Am Ende ihrer Reisezeit bringt er die Frau zum Flughafen. Wieder zu Hause am Stettiner Haff, findet sie am kommenden Tag einen Brief von einem Tourismusunternehmen in ihrem Kasten. Darin ein Ticket: Mallorca, One way, übermorgen. Es ist von Alwin Göhring. Sie packt ihre Sachen und nimmt den Flieger. Ohne zu wissen, ob Cheesy die Einladung annimmt, fährt der Segler zum Flughafen und wartet. Seitdem sind die beiden ein Paar.
Pläne ändern sich
Er ist jetzt 53 Jahre.

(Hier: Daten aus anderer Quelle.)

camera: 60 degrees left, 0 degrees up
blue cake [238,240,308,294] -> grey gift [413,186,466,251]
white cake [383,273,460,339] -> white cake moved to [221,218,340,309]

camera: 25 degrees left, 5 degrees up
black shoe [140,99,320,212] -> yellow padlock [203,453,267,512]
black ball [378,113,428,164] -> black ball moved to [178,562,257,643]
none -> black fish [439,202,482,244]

Bevor der große Törn losgeht, fragt er seine Partnerin, was sie tun würde, wenn ihre Eltern krank werden. „Dann fliege ich nach Hause“, ist die Antwort. Ihre Eltern leben in Stuhr, bei Bremen. „In so einer Situation kann es Jahre dauern, bis die Person zurückkommt. In der Zwischenzeit wäre ich allein unterwegs. Ich wollte aber nicht in irgendeinem Hafen rumgammeln und darauf warten, dass sie zurückkommt“, sagt Alwin Göhring.

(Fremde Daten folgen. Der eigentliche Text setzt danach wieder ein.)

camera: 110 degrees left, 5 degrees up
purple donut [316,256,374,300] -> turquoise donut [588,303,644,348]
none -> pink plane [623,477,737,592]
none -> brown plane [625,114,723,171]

Stattdessen tauschen sie die Weltmeere mit einer Wohnung in Brake. Ein paar Jahre später ziehen sie nach Stollhamm. Die „May Way“ bekommt einen Platz im Großensieler Hafen. „Ein kleiner Hafen auf Kilometer 58, der bei Ebbe trocken fällt. Ein interessantes Marschen- und Stadtmuseum ist nur wenige Meter entfernt“, wird die Gegend in einem Heimatführer beschrieben.
Die Segelschule in Großensiel
Cheesy und Alwin Göhring gründen 2001 die Segelschule „My Way“. Der Segel-Club Nordenham stellt ihnen die Räume zur Verfügung. Kursteilnehmer kommen aus ganz Deutschland. Das Paar bietet in ihrer zertifizierten Schule flexible Zeiten und kleine Gruppen. Die Vorbereitung auf die Prüfung für den Sportbootführerschein See dauert rund drei Monate. Bis vor kurzem gehörten außerdem Segeltörns auf Nordsee und Ostsee und Schiffsüberführungen in den Mittelmeerraum zum Repertoire der beiden.